Friday, January 18, 2008

The Usual Suspects

By Cernig

The CIA has placed the blame for Benazir Bhutto's assassination on a combination of Al Qaeda, America's primary enemy, and South Waziristan tribal leader Baitullah Mehsud, Pakistan's primary internal enemy. How convenient.
Offering the most definitive public assessment by a U.S. intelligence official, Hayden said Bhutto was killed by fighters allied with Mehsud, a tribal leader in northwestern Pakistan, with support from al-Qaeda's terrorist network. That view mirrors the Pakistani government's assertions.

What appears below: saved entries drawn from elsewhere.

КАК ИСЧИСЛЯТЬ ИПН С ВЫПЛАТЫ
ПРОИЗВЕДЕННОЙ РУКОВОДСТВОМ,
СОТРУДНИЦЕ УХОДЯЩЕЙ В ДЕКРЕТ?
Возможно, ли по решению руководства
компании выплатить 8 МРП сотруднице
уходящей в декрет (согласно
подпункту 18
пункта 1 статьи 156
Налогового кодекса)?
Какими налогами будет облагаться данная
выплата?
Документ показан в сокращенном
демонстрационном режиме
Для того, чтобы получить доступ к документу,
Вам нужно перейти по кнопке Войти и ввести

The same alliance between local and international terrorists poses a grave risk to the government of President Pervez Musharraf, a close U.S. ally in the fight against terrorism, Hayden said in 45-minute interview with The Washington Post. "What you see is, I think, a change in the character of what's going on there," he said. "You've got this nexus now that probably was always there in latency but is now active: a nexus between al-Qaeda and various extremist and separatist groups."
But there's some question over the accuracy of hayden's pronouncement.
"This was done by that network around Baitullah Mehsud. We have no reason to question that," Hayden said.

...Some administration officials outside the agency who deal with Pakistani issues were less conclusive, with one calling the assertion "a very good assumption."

One of the officials said there was no "incontrovertible" evidence to prove or rebut the assessment.
So not everyone agrees with Hayden's assessment. Why could that be? Here comes the outrageous spin which is more important than accuracy:
Hayden said that the United States has "not had a better partner in the war on terrorism than the Pakistanis." The turmoil of the past few weeks has only deepened that cooperation, he said, by highlighting "what are now even more clearly mutual and common interests."
Oh, I get it - fixing the intelligence around the policy again, rather than admitting the policy of supporting and arming Musharraf's regime was an utter failure. Spin rather than actually addressing questions about Musharraf's government's catch and release of terrorist bigwigs and failure to even chase Bin Laden (who supposedly needs dialysis) or Mullah Omar (MI6 even provided his telephone number and address at an ISI safe house in Quetta).

Same old, same old. If you're a despot with a faux-democratic smokescreen, willing to mouth platitudes about the War on Some Terror and buy expensive military toys, you've no better friend than the Bush administration.

Update Looks like I'm not the only one who is highly sceptical about Hayden's pronouncement. Larisa at Raw Story reports that several former and current officials and intelligence agents from both the US and Britain don't believe it either. Don't bother holding your breath for the Scotland Yard report either. the Pakistani authorities have banned them from looking into who might be responsible and told them to restrict their investigations to only the exact cause of her death.